ГЛАВА III

Я подрос, и люди не предлагали мне больше конфет, когда хотели, чтобы я спел им. Правда, я и сам уже давно перестал ждать, когда меня попросят об этом. Пение доставляло мне столько радости и стало такой необходимостью, что порой я просто с трудом сдержи­вал себя, чтобы не запеть. Боюсь, что это может пока­заться столь же банальным, как то, что пишут обычно о детстве певцов голливудские сценаристы, но судьбе угодно, чтобы это и в самом деле было именно так.

Я пел дома, на улице, но больше всего я любил под­ниматься на колокольню: удивительно чистый воздух как бы колыхался там над равниною крыш, и я пел во весь голос. Отсюда и пошло мое прозвище, которое я получил в детстве, — «Соловей с колокольни». Оно так и осталось за мной в Реканати на всю жизнь.

Кроме маэстро Лаццарини, который терпеливо зани­мался со мной в хоре, никто особенно не обращал внимания на мой голос. Занятие в хоре к тому же считалось, побочным делом. Никто никогда у нас не думал, что пение может составить карьеру (хотя во мне такая упрямая надежда жила); пройдет немного времени, я окончу начальную школу, займусь какой-нибудь торговлей, и это будет все, что ждет меня в жизни. Что же касается моих родителей и друзей, то они считали, что пение — это моя забава, развлече­ние, даже причуда; оно оберегает меня от дурных увле­чений и, главное, — это падежное «сфого». А это, разумеется, было самым важным, потому что италь­янцу чрезвычайно необходимо иметь «сфого» — умение отвести душу, дать выход накопившимся чувствам или просто хорошую встряску нервам. «Беньямино отводит душу», — снисходительно говорили люди, когда слы­шали, как я, возвращаясь из школы, вывожу горловыми трелями «Таитум эрго».
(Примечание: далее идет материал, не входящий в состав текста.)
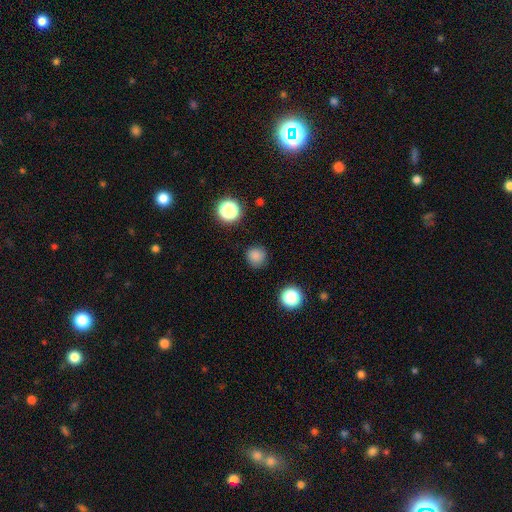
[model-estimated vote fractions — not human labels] Morphology: type=smooth (82%); roundness=round (92%); merging=none (86%).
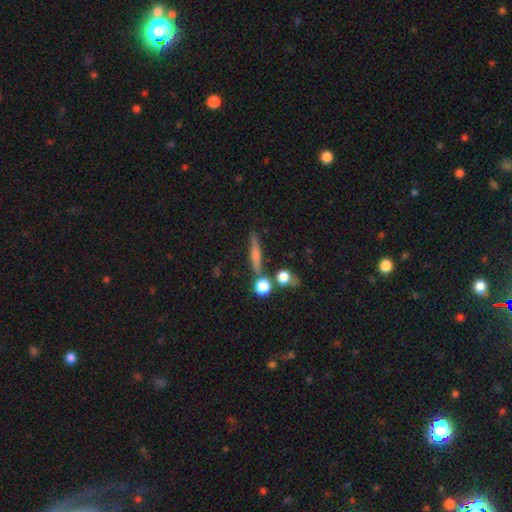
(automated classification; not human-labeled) Smooth or featured? smooth (50%)
Merging? none (74%)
В Италии вообще не принято растить ребят скром­ными и молчаливыми. Их не учат скрывать свои чувства и сдерживать душевные порывы. Напротив, еще раньше, чем принято обычно (и это делают даже те родители, которые никогда не читали книг по детской психоло­гии), ребят побуждают свободно и откровенно выра­жать свои чувства, раскрывать душу, делиться всем — будь то плохое или хорошее. Потому что если это хорошее, то зачем подавлять его или прятать? А если плохое, то от него тогда легче избавиться. Ведь плохое может оказаться опасным ядом, и его надо удалять, как гной из нарыва. Во всяком случае, любая воз­можность так или иначе отвести душу всегда на пользу человеку. Это своего рода предохранительный клапан в нервной системе. Умение отводить душу, приобретаемое еще в детстве, становится у нас, италь­янцев, нашей второй натурой. Мы можем взрываться от гнева, вспыхивать от радости, гореть от возбужде­ния, но как только мы начинаем кричать или петь, мы сразу же приходим в равновесие. Я понимаю, что тем, кто не знает Италии, это может показаться странным, но я убежден, что нам это помогает не терять голову и, во всяком случае, сохраняет хорошее настроение.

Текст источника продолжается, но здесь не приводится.